**Quoted passage:**
You May notice discrepancies in the spelling of some Spanish words or names, this is because Valencian is used on signs, in some guide books and maps. There are two languages in common use with distinct differences. There may also be genuine mistakes – it has been known!
Over the course of a Monday to Sunday week we covered 75 miles on foot and saw most of the best of Valencia – The City of Bell Towers. The Old City covers a pretty large area in a very confusing layout. There was a lot of referring to maps – even compass readings! – a first in a city for us. The problem with photography in Valencia is that most of the famous and attractive building are closely built around, some have poor quality housing built on to them. Most photographs have to be taken from an extreme angle looking up. There are no high points as it is pan flat, there are a small number of buildings where you can pay to go up on to the roof for a better view and we went up them – more than once!
The modern buildings of The City of Arts and Sciences – ( Ciutat de Las Arts I de les Ciencies ) are what the city has more recently become famous for, with tourists arriving by the coachload all day until late at night. They must be photographed millions of times a month. We went during the day and stayed till dark one evening, I gave it my best shot but a first time visit is always a compromise between ambition and realism, time dictates that we have to move on to the next destination. I travelled with a full size tripod – another first – I forgot to take it with me to TCoAaS! so It was time to wind up the ISO, again! Needless to say I never used the tripod.
On a day when rain was forecast but it stayed fine, albeit a bit dull, we went to the Bioparc north west of the city, a zoo by another name. There are many claims made for this place, were you can appear to walk alongside some very large animals, including, elephants, lions, giraffe, rhino, gorillas and many types of monkey to name a few. It is laid out in different geographical regions and there is very little between you and the animals, in some cases there is nothing, you enter the enclosure through a double door arrangement and the monkeys are around you. It gets rave reviews and we stayed for most of the day. The animals it has to be said gave the appearance of extreme boredom and frustration and I felt quite sorry for them.
The course of The River Turia was altered after a major flood in the 50’s. The new river runs west of the city flanked by a motorway. The old river, which is massive, deep and very wide between ancient walls, I can’t imagine how it flooded, has been turned into a park that is five miles long. There is an athletics track, football pitches, cycle paths, restaurants, numerous kids parks, ponds, fountains, loads of bridges, historic and modern. At the western end closest to the sea sits The City of Arts and Sciences – in the river bed. Where it meets the sea there is Valencia’s urban Formula One racetrack finishing in the massive marina built for The Americas Cup. The race track is in use as roadways complete with fully removable street furniture, kerbs, bollards, lights, islands and crossings, everything is just sat on the surface ready to be moved.

**Tasks to perform:**
a) Repeat word for word the part of the Valencia trip report that opens with the words containing "On a day when" and closes with "sorry for them.".
b) In the Valencia trip report, which animals are named as ones visitors can appear to walk alongside at the Bioparc? List them all.
The data after this point comes from a separate source.

**Data records:**

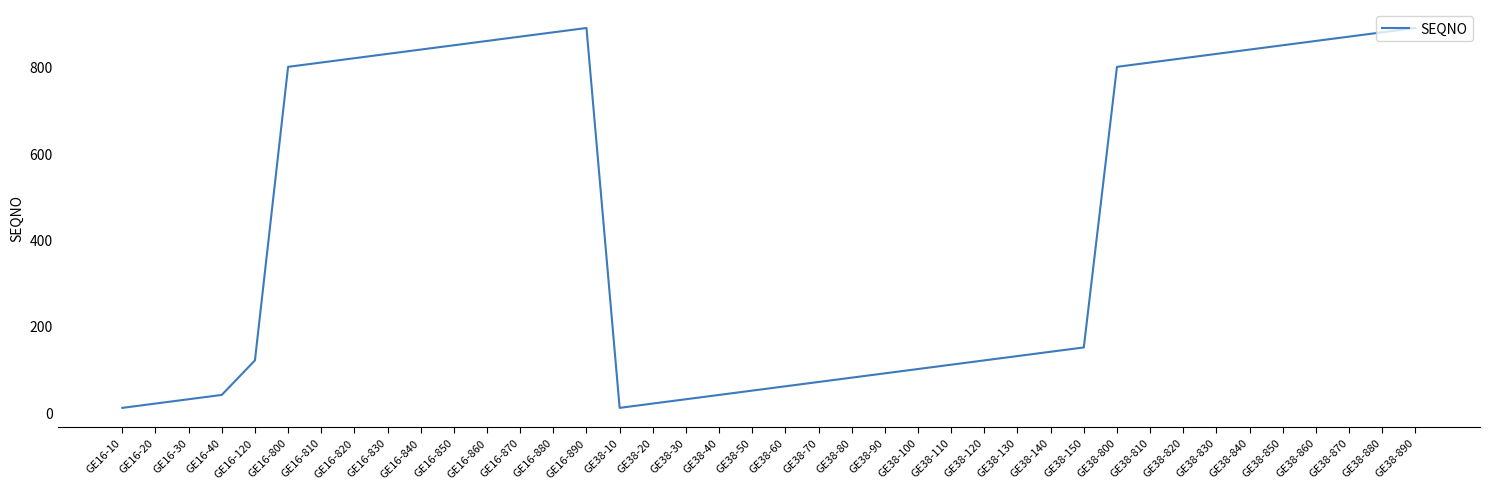

True or false: the data shows 890 at GE38-890.

True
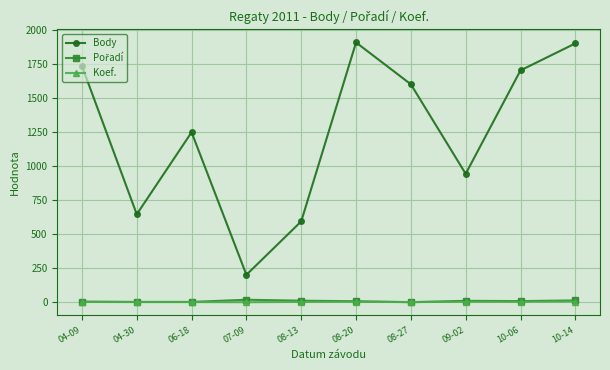

What is the label of the 1st point from the right?

10-14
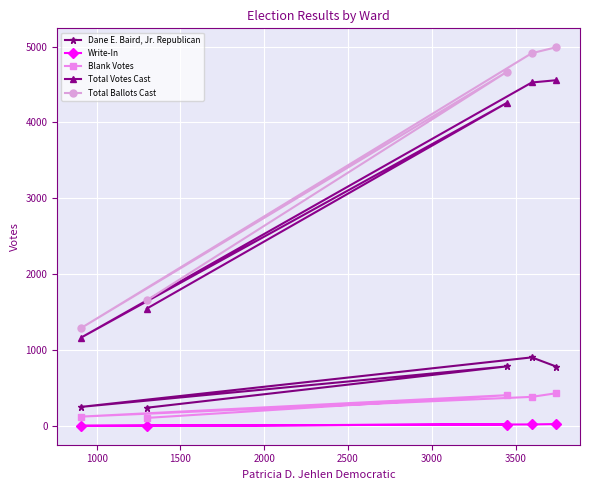

What is the sum of all Write-In values?

84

**Outputs by task:**
a)
On a day when rain was forecast but it stayed fine, albeit a bit dull, we went to the Bioparc north west of the city, a zoo by another name. There are many claims made for this place, were you can appear to walk alongside some very large animals, including, elephants, lions, giraffe, rhino, gorillas and many types of monkey to name a few. It is laid out in different geographical regions and there is very little between you and the animals, in some cases there is nothing, you enter the enclosure through a double door arrangement and the monkeys are around you. It gets rave reviews and we stayed for most of the day. The animals it has to be said gave the appearance of extreme boredom and frustration and I felt quite sorry for them.

b) elephants, lions, giraffe, rhino, gorillas, monkeys